SOURCE MATERIAL:
──────────

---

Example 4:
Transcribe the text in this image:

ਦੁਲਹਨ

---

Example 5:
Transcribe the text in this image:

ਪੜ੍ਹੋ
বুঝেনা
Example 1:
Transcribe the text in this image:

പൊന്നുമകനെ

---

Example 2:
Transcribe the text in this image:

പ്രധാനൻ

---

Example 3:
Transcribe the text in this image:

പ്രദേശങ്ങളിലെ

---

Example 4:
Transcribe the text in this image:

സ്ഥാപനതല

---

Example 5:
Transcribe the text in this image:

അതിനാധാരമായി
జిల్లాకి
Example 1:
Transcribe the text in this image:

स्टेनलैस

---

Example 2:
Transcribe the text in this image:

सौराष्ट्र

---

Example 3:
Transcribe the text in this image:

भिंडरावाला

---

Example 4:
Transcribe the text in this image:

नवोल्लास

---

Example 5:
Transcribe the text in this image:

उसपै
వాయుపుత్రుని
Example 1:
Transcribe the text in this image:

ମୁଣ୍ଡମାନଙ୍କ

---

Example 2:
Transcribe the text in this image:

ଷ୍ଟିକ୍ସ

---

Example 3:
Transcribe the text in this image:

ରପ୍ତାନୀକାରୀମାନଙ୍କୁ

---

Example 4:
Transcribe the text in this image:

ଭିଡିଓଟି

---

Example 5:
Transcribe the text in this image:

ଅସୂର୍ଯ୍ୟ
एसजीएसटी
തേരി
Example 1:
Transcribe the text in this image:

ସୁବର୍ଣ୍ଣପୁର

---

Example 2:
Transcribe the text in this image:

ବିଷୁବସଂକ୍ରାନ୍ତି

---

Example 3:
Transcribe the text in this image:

──────────

YOUR TASK:
Transcribe all of the material above so that it matches the source exactly.

SOLVED PROBLEM:
---

Example 4:
Transcribe the text in this image:

ਦੁਲਹਨ

---

Example 5:
Transcribe the text in this image:

ਪੜ੍ਹੋ
বুঝেনা
Example 1:
Transcribe the text in this image:

പൊന്നുമകനെ

---

Example 2:
Transcribe the text in this image:

പ്രധാനൻ

---

Example 3:
Transcribe the text in this image:

പ്രദേശങ്ങളിലെ

---

Example 4:
Transcribe the text in this image:

സ്ഥാപനതല

---

Example 5:
Transcribe the text in this image:

അതിനാധാരമായി
జిల్లాకి
Example 1:
Transcribe the text in this image:

स्टेनलैस

---

Example 2:
Transcribe the text in this image:

सौराष्ट्र

---

Example 3:
Transcribe the text in this image:

भिंडरावाला

---

Example 4:
Transcribe the text in this image:

नवोल्लास

---

Example 5:
Transcribe the text in this image:

उसपै
వాయుపుత్రుని
Example 1:
Transcribe the text in this image:

ମୁଣ୍ଡମାନଙ୍କ

---

Example 2:
Transcribe the text in this image:

ଷ୍ଟିକ୍ସ

---

Example 3:
Transcribe the text in this image:

ରପ୍ତାନୀକାରୀମାନଙ୍କୁ

---

Example 4:
Transcribe the text in this image:

ଭିଡିଓଟି

---

Example 5:
Transcribe the text in this image:

ଅସୂର୍ଯ୍ୟ
एसजीएसटी
തേരി
Example 1:
Transcribe the text in this image:

ସୁବର୍ଣ୍ଣପୁର

---

Example 2:
Transcribe the text in this image:

ବିଷୁବସଂକ୍ରାନ୍ତି

---

Example 3:
Transcribe the text in this image:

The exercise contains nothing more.